Ce qu’il reste de nous

La formule, à cheval entre la lecture et le spectacle, évoque les soirées festives du Festival du Jamais Lu.
Photo: Annik MH de Carufel Le Devoir La formule, à cheval entre la lecture et le spectacle, évoque les soirées festives du Festival du Jamais Lu.

Le Théâtre du Trillium nous arrive d’Ottawa avec un cabaret poétique et musical qui, l’air de rien, c’est-à-dire sous des dehors joyeux, légers, aborde des questions essentielles, pour ne pas dire existentielles, comme la naissance et la mort, le legs et la filiation. Mis en scène par Anne-Marie White, Love Is In the Birds est le fruit d’un savant collage, l’heureuse juxtaposition des textes de treize auteurs, jeunes et moins jeunes, tous issus de la francophonie, essentiellement canadienne.

La formule, à cheval entre la lecture et le spectacle, n’est pas sans évoquer les soirées festives du Festival du Jamais Lu, comme S’appartenir(e) ou La fête sauvage. Derrière un lutrin, trois comédiennes (Marjolaine Beauchamp, Céline Delbecq et Maxine Turcotte) et deux comédiens (Nicolas Desfossés et Gabriel Robichaud), parmi lesquels trois auteurs, partagent la scène avec un musicien-chanteur-bruiteur pas banal (Stef Paquette).
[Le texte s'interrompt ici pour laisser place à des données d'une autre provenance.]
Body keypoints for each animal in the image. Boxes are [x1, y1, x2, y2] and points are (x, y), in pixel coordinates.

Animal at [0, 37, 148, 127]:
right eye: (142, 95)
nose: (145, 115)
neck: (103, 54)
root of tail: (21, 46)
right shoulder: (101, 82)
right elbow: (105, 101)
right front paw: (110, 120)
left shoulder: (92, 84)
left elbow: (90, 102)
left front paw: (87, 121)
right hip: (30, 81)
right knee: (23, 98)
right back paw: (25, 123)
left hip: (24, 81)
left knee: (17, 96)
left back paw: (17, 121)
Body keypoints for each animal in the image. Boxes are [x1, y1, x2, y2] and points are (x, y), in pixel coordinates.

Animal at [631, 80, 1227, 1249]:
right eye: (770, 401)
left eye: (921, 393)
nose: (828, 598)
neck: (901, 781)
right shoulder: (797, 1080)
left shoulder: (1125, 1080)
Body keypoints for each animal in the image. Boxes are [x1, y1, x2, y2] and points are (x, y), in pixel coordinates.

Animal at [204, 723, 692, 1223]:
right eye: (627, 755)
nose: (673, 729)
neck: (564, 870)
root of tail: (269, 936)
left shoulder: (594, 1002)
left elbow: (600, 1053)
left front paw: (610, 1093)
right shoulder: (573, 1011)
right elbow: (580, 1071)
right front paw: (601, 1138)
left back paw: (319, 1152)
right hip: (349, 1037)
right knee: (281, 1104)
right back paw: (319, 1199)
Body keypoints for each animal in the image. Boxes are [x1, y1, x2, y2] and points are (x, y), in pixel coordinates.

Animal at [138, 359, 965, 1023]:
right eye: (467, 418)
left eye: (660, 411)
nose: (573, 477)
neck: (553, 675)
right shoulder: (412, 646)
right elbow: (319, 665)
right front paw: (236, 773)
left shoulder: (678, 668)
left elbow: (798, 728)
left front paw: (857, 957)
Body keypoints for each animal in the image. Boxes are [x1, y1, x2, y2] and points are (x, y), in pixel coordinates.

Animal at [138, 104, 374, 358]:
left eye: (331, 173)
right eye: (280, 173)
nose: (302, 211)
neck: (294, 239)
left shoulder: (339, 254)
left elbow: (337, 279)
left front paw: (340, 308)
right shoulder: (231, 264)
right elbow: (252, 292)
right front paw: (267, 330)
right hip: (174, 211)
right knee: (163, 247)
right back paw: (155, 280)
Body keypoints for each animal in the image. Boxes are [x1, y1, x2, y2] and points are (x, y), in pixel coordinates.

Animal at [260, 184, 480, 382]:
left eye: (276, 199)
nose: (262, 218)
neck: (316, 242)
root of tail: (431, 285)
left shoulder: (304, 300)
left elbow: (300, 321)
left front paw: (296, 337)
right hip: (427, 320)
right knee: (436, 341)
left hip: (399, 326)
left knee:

Les mots sont généralement prononcés en direction du spectateur. Il y a des solos et des choeurs. Des confessions et des déclarations. De la douceur et de la colère. De l’anecdotique et du grandiose. Du banal et du poétique. Les mots ne sont pas seulement dits, ils sont aussi chantés, et même dansés, mais toujours offerts, livrés, précieusement transmis. Tous les interprètes sont à leur place, mais il faut avouer que Gabriel Robichaud possède un supplément d’âme, une présence singulière, une intensité, une vibration, un engagement qui est pour beaucoup dans l’élan de la soirée.

La colonne vertébrale du spectacle, c’est un arbre, plus précisément celui de L’arbre est dans ses feuilles, la chanson popularisée par Zachary Richard. De la cime aux racines, en passant par la branche, le noeud, le trou, le nid, l’oeuf, l’oiseau, le coeur et, bien entendu, l’amour, la représentation offre des points de vue bien contemporains sur des questions éternelles. D’où venons-nous ? Que sommes-nous ? Où allons-nous ?

On pense à nos parents et à nos enfants, à nos frères et nos soeurs, à notre appartenance à une famille, mais aussi à un pays, à une communauté, à une langue et à une culture. Des sujets auxquels, vous en conviendrez, il fait bon s’attarder, et pas seulement en temps de crise.

Love Is In the Birds

Textes : Marjolaine Beauchamp, Annie Cloutier, Sonia Cotten, Céline Delbecq, Julie Gilbert, Georgette Leblanc, Louis Patrick Leroux, Lisa L’Heureux, Robert Marinier, Michel Ouellette, Gabriel Robichaud, Mylène Roy et Anne-Marie White. Mise en scène : Anne-Marie White. Une production du Théâtre du Trillium, en collaboration avec les productions Hôtel-Motel. À la salle Fred-Barry du Théâtre Denise-Pelletier jusqu’au 27 février.